Di sisi lain, Erwin menuturkan bahwa tantangan pengelolaan perasuransian syariah terletak di beberapa faktor, salah satunya adalah pengelolaan sumber daya insani. Diyakini kelangkaan pekerja yang kompeten (scarcity of talent) menjadi salah satu faktor perusahaan tidak atau belum mampu menghasilkan produk asuransi syariah yang bukan sekadar meniru dari produk asuransi konvensional.
Selain itu, kendala kemampuan membayar juga menjadi faktor tantangan di industri ini untuk dapat merekrut talenta terbaik. Terlepas dari segala tantangan, AASI memproyeksikan bisnis asuransi syariah masih menjanjikan.

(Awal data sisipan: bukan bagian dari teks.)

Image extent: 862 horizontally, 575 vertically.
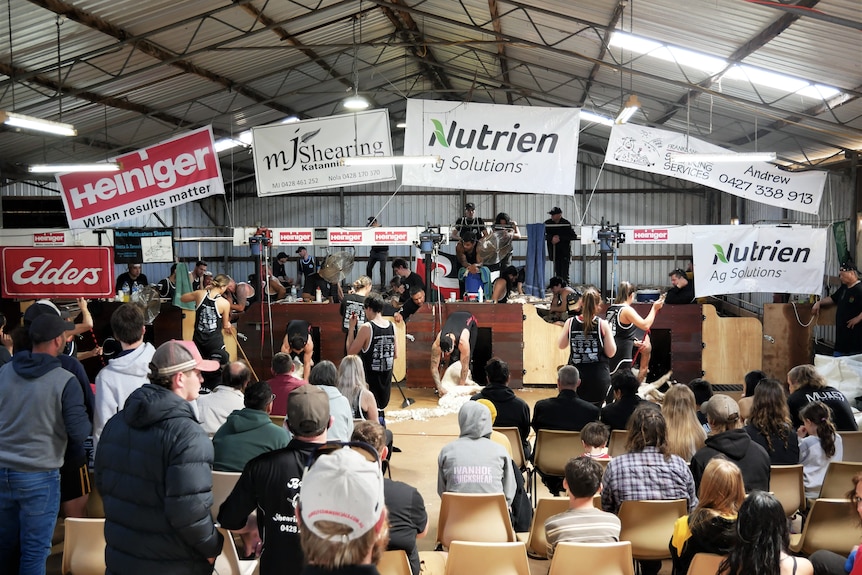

“Bicara prospek bisnis perasuransian syariah ke depannya, tentunya masih sangat menjanjikan dengan luasnya room for improvement,” lanjutnya.
Hal ini terlihat dari langkah pemerintah yang mulai melirik asuransi syariah, mulai dari keterlibatan dalam menjamin barang milik negara. Apabila ke depan, kata Erwin, pemerintah dengan kemampuan mengatur regulasi dan mengembalikan porsi asuransi syariah dalam tatanan ekosistem halal maka industri ini akan terus melaju.
"Industri asuransi syariah akan berkembang dengan sendirinya, tanpa perlu melakukan ‘kabinalisme’ terhadap bisnis konvensional,” pungkasnya.
Senada, Ketua Sekolah Tinggi Manajemen Risiko dan Asuransi (STIMRA) Abitani Taim melihat potensi bisnis asuransi syariah ke depan masih sangat besar. “Tinggal sejauh mana komitmen perusahaan asuransi syariah untuk mengembang usahanya, tentu dengan dukungan dan kepastian aturan dari OJK,” tuturnya.
Baca Juga
Adapun tantangan yang dihadapi asuransi syariah adalah belum banyaknya pelaku industri, masyarakat serta pembuat kebijakan yang memahami industri ini, salah satunya karena masih berpacu pada ekosistem yang cenderung mirip dengan produk asuransi konvensional.
“Produk asuransi syariah yang ditawarkan mirip dengan asuransi konvensional. Jadi seperti tidak ada perbedaan antara konvensional dan syariah,” tutup Abitani.